▶ _Data to process_:
Start of Block

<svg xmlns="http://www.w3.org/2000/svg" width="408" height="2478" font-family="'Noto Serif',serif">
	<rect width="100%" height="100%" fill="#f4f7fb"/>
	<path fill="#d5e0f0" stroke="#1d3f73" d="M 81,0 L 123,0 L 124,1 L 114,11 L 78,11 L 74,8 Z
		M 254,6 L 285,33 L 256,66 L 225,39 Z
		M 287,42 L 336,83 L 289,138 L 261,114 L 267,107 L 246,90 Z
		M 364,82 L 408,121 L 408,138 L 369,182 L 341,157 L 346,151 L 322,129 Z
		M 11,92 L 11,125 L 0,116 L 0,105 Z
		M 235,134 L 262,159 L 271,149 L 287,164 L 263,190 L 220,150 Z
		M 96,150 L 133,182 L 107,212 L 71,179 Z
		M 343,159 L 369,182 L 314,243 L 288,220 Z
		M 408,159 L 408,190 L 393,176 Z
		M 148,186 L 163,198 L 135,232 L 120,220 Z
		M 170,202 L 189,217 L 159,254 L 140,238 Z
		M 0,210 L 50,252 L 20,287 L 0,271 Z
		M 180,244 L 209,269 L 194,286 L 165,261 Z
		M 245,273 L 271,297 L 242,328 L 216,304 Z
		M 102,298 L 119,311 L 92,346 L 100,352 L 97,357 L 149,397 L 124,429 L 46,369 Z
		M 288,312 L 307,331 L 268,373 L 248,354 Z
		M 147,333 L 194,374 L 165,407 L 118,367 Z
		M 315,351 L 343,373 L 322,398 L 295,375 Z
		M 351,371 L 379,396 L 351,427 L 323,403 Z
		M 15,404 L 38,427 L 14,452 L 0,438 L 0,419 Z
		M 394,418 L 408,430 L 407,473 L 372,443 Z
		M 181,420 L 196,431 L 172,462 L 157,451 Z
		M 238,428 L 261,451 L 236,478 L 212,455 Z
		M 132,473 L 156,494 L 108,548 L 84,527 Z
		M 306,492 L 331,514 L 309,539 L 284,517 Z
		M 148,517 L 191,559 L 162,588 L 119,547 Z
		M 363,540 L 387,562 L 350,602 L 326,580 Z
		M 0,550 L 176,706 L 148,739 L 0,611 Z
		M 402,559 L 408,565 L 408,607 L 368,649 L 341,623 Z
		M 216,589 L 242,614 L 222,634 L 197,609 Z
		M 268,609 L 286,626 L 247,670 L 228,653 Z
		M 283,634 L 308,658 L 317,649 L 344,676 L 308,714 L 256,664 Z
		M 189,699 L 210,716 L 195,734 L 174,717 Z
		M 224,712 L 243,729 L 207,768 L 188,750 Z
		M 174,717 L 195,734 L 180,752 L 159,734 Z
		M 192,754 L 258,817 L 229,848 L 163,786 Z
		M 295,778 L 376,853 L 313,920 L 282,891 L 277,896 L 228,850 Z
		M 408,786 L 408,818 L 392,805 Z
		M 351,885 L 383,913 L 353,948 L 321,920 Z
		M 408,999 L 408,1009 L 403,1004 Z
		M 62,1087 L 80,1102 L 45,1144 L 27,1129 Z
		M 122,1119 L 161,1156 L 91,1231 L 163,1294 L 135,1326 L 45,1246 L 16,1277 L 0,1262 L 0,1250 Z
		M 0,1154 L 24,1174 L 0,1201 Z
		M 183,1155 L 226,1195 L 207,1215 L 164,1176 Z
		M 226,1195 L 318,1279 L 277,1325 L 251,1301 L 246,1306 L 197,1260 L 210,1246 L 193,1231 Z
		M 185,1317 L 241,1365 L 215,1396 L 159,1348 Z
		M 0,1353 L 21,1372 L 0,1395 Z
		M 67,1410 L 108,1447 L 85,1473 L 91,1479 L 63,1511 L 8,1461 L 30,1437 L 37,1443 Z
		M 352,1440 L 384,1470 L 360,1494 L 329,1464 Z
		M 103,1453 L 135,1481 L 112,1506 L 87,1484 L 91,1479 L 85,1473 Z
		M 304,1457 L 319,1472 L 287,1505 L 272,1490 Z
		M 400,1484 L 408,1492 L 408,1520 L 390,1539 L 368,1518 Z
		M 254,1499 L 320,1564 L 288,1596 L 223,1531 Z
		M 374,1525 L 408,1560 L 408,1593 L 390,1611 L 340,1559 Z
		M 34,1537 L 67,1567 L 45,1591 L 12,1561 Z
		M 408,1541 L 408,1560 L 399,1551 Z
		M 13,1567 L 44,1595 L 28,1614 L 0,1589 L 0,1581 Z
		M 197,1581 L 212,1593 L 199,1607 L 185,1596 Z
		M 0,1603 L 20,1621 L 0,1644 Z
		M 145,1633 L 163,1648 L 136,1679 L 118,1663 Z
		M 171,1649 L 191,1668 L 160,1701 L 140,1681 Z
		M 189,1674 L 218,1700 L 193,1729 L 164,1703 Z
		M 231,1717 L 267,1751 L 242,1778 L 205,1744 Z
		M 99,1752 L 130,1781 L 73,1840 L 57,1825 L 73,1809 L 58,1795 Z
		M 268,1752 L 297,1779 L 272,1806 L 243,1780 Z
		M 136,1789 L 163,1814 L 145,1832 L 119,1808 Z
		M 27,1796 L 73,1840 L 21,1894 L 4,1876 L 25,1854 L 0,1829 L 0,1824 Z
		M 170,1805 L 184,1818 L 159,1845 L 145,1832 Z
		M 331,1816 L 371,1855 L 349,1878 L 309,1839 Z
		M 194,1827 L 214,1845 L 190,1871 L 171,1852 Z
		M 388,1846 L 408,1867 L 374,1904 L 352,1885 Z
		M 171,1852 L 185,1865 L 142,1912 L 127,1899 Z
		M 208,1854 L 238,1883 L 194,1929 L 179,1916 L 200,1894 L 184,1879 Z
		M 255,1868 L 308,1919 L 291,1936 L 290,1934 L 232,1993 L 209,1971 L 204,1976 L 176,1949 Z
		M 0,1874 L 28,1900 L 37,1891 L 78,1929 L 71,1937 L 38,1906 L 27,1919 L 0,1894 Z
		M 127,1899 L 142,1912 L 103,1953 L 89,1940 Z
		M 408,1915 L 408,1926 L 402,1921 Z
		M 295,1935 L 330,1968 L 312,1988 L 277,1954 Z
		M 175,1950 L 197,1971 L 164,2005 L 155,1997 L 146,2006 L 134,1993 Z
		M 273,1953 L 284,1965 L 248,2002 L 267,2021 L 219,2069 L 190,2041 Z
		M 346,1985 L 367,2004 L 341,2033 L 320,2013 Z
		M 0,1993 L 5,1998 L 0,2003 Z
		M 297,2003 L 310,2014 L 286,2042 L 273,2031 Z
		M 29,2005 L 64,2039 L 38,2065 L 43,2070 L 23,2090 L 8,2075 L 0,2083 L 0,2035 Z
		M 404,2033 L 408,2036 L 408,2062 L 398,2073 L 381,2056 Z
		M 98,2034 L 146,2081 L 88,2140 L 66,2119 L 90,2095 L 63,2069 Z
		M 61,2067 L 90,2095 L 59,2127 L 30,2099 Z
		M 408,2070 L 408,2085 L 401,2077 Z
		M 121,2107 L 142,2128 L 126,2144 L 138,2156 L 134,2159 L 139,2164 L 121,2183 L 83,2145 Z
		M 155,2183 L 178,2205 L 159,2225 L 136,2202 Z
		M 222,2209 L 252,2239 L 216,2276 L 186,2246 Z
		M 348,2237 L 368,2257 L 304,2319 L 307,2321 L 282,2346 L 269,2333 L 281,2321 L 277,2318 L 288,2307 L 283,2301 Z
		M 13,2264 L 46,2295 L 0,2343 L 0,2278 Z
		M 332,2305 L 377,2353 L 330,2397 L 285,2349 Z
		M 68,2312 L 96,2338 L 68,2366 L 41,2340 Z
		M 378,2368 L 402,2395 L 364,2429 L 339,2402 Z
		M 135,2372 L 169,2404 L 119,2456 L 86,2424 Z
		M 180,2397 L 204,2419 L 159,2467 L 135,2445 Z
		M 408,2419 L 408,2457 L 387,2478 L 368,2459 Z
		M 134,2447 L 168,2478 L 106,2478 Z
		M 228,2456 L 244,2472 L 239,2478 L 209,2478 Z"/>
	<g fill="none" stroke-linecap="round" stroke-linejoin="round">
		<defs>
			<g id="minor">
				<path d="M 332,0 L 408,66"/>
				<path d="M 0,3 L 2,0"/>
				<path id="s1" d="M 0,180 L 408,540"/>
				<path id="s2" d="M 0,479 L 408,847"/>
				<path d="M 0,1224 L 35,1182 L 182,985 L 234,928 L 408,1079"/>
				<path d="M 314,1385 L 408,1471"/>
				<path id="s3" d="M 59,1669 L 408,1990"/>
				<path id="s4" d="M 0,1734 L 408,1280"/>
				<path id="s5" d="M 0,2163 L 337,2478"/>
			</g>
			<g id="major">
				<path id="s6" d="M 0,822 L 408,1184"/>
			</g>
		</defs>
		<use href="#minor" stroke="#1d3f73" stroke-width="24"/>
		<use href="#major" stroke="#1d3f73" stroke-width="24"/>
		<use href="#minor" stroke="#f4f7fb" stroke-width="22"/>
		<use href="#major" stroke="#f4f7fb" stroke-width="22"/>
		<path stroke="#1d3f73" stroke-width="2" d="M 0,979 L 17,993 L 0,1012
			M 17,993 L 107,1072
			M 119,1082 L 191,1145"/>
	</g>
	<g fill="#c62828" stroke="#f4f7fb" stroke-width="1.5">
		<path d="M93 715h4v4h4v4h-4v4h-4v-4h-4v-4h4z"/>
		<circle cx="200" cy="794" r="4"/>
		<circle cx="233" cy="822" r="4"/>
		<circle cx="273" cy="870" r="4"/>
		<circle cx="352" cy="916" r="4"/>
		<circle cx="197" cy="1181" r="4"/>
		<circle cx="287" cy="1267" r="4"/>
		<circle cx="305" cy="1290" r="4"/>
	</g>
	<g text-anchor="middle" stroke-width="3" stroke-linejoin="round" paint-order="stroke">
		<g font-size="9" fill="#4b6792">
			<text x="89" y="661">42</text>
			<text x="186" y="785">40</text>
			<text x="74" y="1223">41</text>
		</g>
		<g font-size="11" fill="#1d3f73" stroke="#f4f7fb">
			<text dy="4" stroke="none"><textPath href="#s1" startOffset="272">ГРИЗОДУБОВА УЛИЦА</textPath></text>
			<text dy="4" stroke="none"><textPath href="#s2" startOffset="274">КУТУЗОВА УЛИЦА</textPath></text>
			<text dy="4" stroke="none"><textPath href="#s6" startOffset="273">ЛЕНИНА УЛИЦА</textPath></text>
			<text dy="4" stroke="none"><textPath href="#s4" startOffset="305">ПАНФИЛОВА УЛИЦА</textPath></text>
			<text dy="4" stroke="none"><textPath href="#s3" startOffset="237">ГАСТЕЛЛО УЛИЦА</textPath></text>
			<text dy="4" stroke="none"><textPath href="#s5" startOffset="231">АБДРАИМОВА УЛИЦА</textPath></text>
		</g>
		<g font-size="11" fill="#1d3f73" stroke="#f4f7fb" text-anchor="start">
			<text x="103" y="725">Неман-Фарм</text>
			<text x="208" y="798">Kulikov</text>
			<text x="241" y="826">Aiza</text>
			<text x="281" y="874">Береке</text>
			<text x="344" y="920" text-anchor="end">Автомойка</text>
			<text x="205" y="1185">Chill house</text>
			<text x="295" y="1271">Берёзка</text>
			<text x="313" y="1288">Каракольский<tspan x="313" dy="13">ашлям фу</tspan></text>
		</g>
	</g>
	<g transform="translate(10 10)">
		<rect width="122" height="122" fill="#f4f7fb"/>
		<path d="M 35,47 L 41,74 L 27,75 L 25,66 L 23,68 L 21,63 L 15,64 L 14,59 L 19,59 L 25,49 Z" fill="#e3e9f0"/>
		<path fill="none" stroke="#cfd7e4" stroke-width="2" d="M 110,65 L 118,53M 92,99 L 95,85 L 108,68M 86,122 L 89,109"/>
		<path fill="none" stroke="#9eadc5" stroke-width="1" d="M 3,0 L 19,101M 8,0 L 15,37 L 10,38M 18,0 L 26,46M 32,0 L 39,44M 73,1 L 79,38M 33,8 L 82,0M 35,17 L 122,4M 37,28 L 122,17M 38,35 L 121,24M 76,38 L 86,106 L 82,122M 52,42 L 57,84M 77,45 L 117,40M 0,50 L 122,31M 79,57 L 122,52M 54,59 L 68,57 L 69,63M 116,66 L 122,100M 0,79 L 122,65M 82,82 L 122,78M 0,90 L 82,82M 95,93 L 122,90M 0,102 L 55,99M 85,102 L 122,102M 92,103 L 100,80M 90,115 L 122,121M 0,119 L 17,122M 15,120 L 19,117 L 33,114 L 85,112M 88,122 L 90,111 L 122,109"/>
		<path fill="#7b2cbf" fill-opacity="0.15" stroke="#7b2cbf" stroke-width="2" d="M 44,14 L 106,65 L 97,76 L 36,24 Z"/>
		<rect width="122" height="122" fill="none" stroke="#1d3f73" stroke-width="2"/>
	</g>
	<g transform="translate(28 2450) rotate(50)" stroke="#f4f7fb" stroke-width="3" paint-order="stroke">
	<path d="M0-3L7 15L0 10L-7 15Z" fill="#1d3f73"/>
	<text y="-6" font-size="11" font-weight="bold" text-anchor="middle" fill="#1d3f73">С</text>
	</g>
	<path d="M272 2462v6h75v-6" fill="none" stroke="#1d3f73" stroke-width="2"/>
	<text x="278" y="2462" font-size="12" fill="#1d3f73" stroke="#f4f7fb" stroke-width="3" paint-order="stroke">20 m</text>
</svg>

End of Block

▶ _What you have to do_: Find the string "middle" in the listing and return every line that holds it.

▶ _Task response_:
	<g text-anchor="middle" stroke-width="3" stroke-linejoin="round" paint-order="stroke">
	<text y="-6" font-size="11" font-weight="bold" text-anchor="middle" fill="#1d3f73">С</text>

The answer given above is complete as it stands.